Grünen-Politiker Volker Beck kritisierte: "Die Ditib versucht, ihre Fassade neu zu streichen, hat aber noch nicht mal Farbe mitgebracht." Dem Verband sei auch personell kein glaubwürdiger Neuanfang gelungen. Zur Spitze gehöre nun auch mit dem neuen Vize-Vorsitzenden Ahmad Dilek der frühere Religionsattaché des Kölner Generalkonsulats, aus dem Spitzel-Dossiers über Kritiker und Gegner Erdogans an Ankara geliefert worden sein sollen. "Nicht einmal der überfällige Schnitt zur Spionageaffäre ist gelungen", sagte Beck, der auch Lehrbeauftragte am "Centrum für Religionswissenschaftliche Studien" der Uni Bochum ist.
"Das Thema ist für die Ditib abgeschlossen"
Zur Affäre um spitzelnde Imame erklärte Türkmen dagegen: "Das Thema ist für die Ditib abgeschlossen." Man habe dazu schon alle nötigen Informationen gegeben, es sei damals keine Anklage erhoben worden. Zu seiner eigenen Person sagte der Vorsitzende, er sei vor einem Jahr als Botschaftsrat nach Deutschland entsandt worden, sein Amt als Bundesvorsitzender übe er ehrenamtlich aus und "nicht in meiner diplomatischen Funktion".

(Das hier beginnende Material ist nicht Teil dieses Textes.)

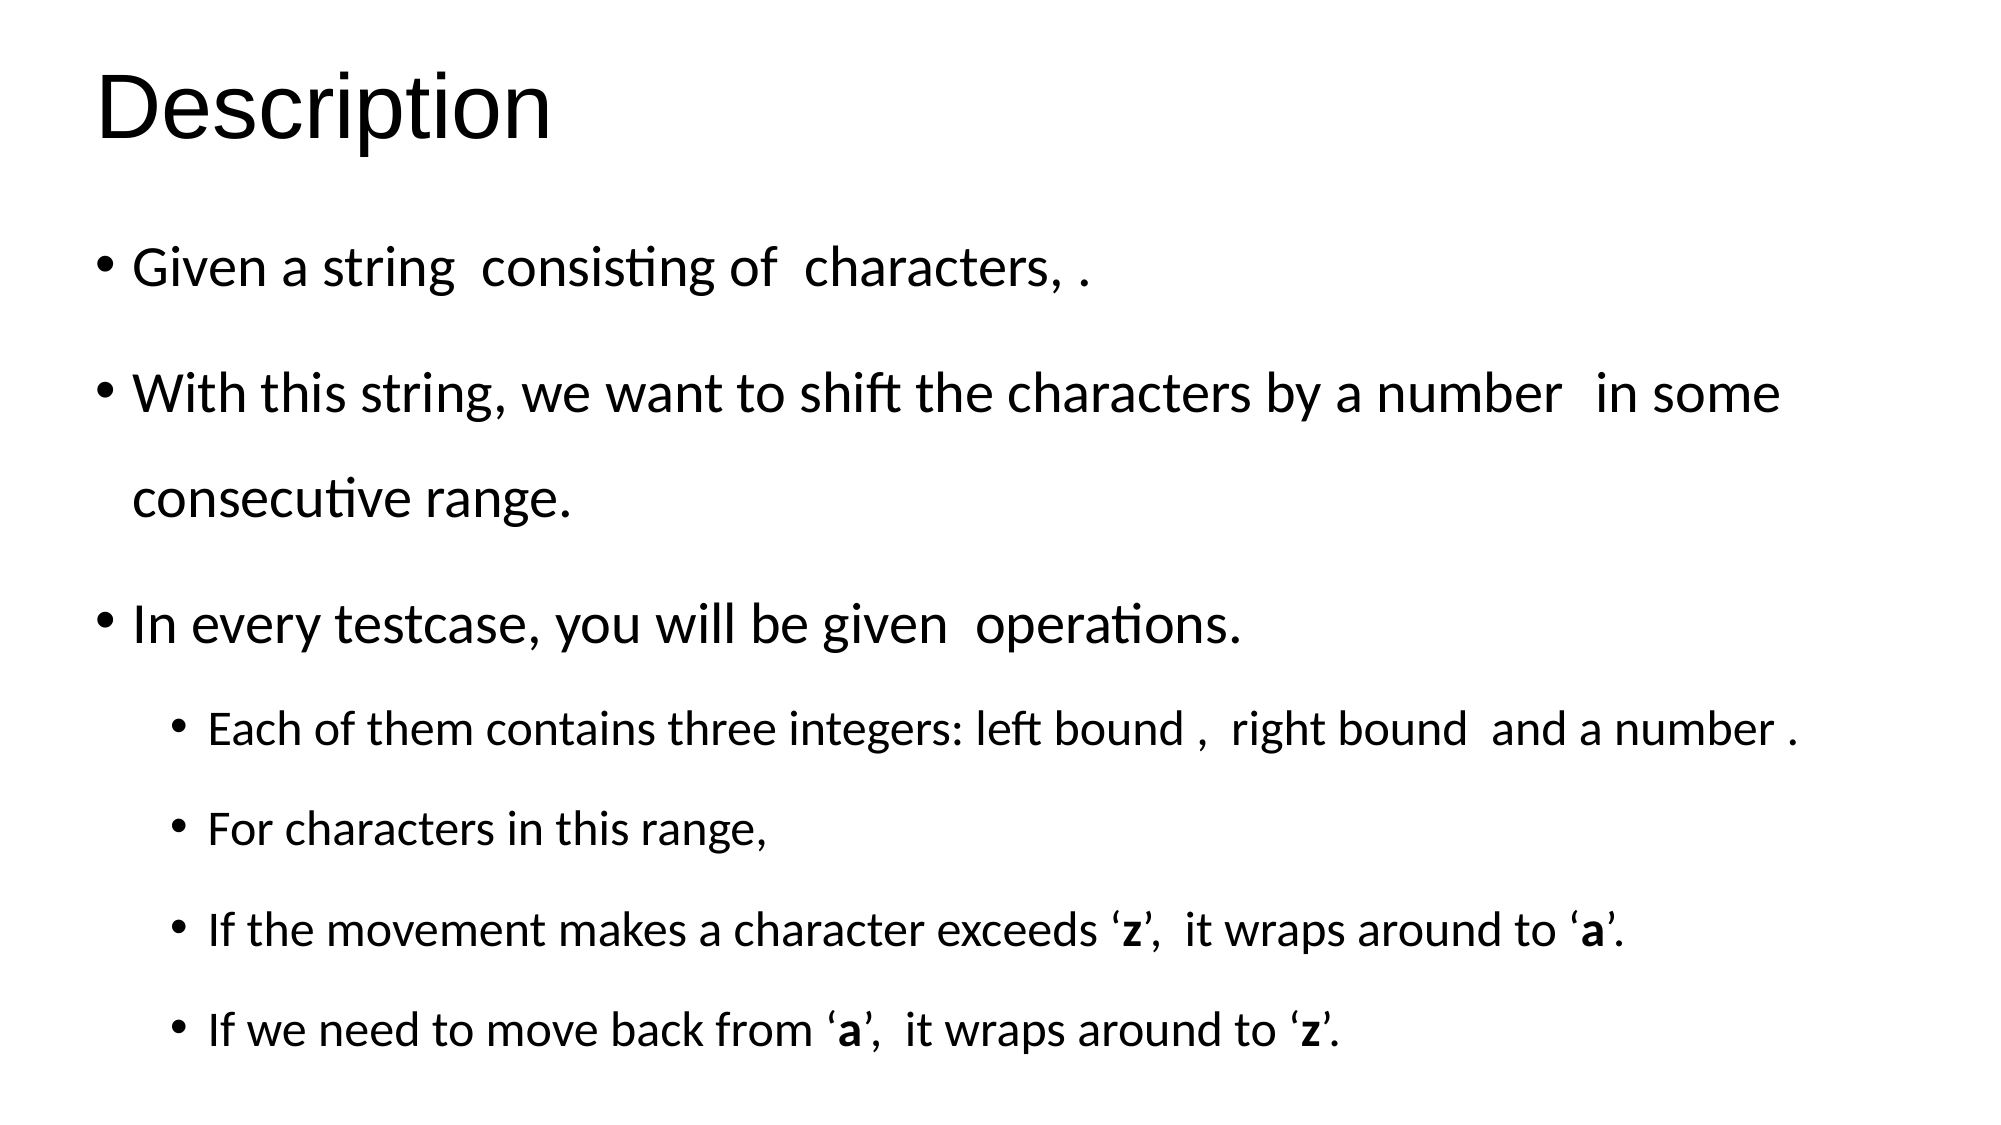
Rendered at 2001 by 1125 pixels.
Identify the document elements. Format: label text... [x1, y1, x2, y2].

- Migranten und Muslime: Realität und Wahrnehmung gehen weit auseinander
- Islam-Diskussion: Die Moscheesteuer ist zum Scheitern verurteilt
- Islamverband in der Kritik: Ditib offenbart das Integrations-Dilemma im Land
Die Ditib vertritt Türkmen zufolge 860 Moscheegemeinden in Deutschland und "unterstützt" 800.000 Muslime. Deutschlandweit wird die Zahl der Muslime auf rund fünf Millionen geschätzt. Die Ditib wolle sich auch wieder verstärkt bemühen, als Religionsgemeinschaft anerkannt zu werden, kündigte der neue Vorstand an. Grünen-Politiker Beck mahnte: "Ein von einem ausländischen Staat bestimmter und gelenkter religiöser Verein kann keine Religionsgemeinschaft sein."